- [WRITTEN TASK]: Within the data beneath, some lines may hold the word "серии". Give the number of those lines and nothing else.

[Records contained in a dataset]
»»
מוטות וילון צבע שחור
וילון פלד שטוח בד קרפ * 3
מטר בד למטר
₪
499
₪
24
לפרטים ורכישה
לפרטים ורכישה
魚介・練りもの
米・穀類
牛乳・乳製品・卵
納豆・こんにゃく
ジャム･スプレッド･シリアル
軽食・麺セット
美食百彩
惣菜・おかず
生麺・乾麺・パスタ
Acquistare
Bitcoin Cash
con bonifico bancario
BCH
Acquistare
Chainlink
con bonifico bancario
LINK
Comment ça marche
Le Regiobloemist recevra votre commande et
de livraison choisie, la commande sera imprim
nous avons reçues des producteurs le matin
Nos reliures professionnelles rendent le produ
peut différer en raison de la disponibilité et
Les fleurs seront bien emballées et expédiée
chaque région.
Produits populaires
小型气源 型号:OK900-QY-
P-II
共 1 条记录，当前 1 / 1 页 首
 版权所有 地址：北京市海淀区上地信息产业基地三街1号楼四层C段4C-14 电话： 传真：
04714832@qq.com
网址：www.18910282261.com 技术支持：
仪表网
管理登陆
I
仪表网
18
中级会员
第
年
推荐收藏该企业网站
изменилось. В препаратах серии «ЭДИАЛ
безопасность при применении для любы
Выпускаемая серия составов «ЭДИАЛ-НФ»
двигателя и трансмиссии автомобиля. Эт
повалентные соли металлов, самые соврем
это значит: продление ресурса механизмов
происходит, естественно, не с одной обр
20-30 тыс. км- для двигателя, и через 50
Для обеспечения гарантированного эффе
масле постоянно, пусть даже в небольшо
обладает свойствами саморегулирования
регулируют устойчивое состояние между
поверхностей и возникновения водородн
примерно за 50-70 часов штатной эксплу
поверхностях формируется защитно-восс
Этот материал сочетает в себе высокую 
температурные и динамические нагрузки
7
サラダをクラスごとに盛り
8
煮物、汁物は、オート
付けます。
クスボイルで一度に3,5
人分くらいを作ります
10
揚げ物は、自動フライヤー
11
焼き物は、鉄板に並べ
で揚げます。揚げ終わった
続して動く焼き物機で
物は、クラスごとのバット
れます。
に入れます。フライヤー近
««
»»
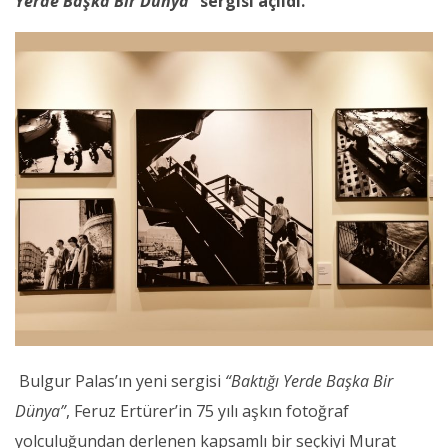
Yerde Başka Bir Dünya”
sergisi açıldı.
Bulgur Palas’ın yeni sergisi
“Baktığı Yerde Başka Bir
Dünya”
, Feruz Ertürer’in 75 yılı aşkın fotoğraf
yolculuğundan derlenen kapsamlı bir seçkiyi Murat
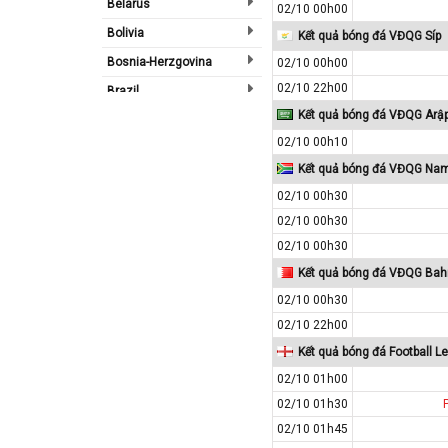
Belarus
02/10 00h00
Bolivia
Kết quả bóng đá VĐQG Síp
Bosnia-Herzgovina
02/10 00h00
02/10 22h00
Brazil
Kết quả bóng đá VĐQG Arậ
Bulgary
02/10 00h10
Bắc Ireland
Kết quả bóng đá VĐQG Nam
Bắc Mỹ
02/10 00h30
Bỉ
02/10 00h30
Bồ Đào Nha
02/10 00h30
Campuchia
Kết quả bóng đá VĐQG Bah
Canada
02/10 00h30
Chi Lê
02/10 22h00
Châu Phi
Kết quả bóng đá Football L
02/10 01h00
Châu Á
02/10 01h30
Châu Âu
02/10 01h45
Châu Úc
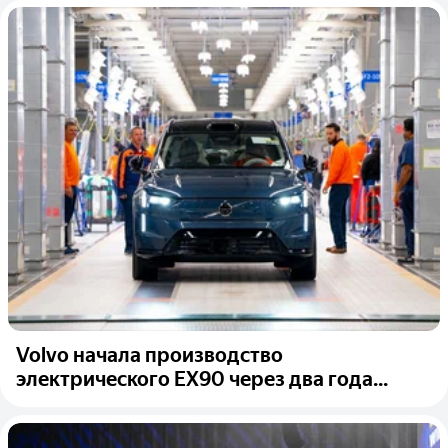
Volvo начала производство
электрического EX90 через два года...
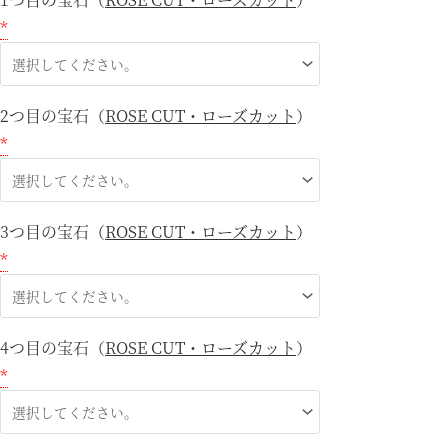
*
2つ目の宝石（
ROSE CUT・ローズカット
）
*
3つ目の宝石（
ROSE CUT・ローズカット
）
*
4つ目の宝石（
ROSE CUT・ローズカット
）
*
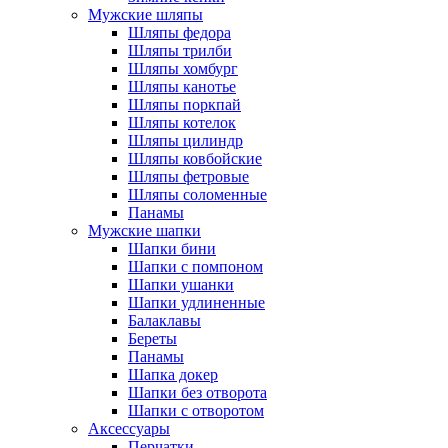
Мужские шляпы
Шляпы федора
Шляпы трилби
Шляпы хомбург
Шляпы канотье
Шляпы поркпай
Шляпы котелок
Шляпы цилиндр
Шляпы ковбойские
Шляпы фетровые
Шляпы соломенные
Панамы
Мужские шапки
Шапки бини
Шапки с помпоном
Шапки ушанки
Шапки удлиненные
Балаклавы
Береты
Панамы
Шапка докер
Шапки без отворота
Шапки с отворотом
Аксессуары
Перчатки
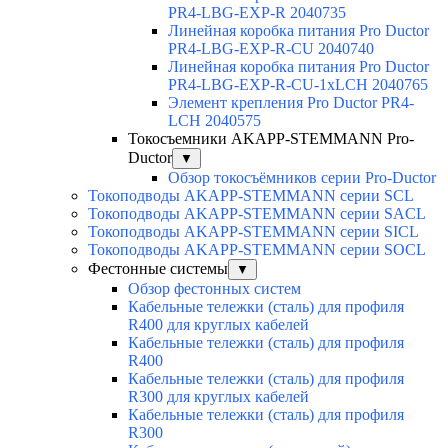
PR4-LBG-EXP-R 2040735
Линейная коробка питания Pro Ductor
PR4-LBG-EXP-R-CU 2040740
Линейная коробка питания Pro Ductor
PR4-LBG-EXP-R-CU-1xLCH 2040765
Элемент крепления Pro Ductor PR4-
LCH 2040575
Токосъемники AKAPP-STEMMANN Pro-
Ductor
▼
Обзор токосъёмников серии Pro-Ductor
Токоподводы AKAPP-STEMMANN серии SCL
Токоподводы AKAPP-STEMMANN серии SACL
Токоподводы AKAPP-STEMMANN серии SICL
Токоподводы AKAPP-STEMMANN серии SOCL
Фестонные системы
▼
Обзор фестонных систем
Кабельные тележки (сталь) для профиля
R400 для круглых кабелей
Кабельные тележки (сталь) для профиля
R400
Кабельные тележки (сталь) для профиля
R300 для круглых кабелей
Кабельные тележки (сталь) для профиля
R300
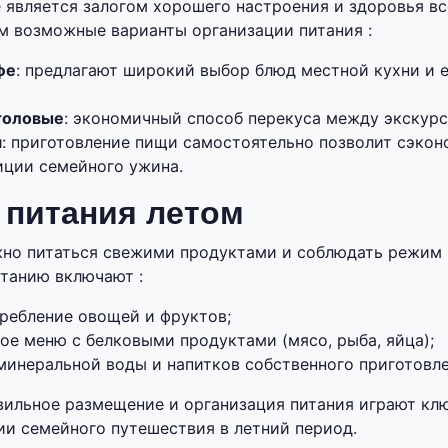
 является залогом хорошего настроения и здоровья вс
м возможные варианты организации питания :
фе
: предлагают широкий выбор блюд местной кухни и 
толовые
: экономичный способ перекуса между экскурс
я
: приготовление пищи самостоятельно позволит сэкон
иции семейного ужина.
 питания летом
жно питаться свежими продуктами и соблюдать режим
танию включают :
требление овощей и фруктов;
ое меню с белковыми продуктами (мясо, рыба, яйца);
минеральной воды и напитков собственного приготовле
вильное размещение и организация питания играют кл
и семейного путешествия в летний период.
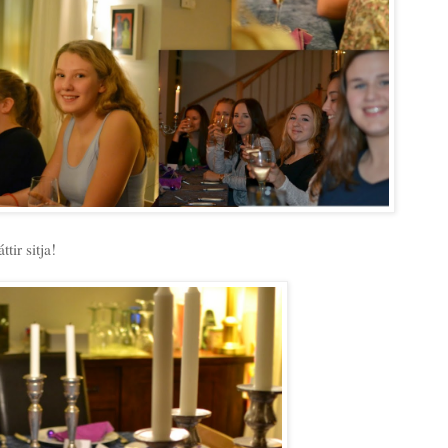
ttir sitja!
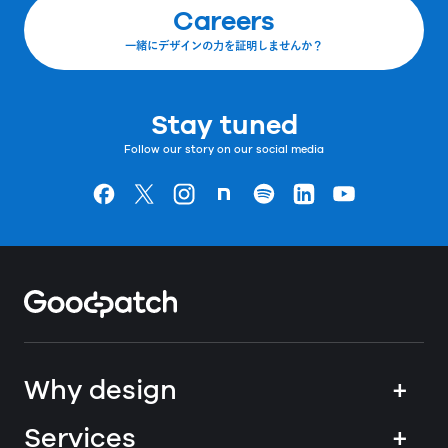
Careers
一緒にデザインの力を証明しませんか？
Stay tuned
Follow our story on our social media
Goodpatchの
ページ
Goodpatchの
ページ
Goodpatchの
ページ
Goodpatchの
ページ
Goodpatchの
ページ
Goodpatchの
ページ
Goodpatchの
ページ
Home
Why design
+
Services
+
««
- [ANSWER TO THE PROBLEM]: 6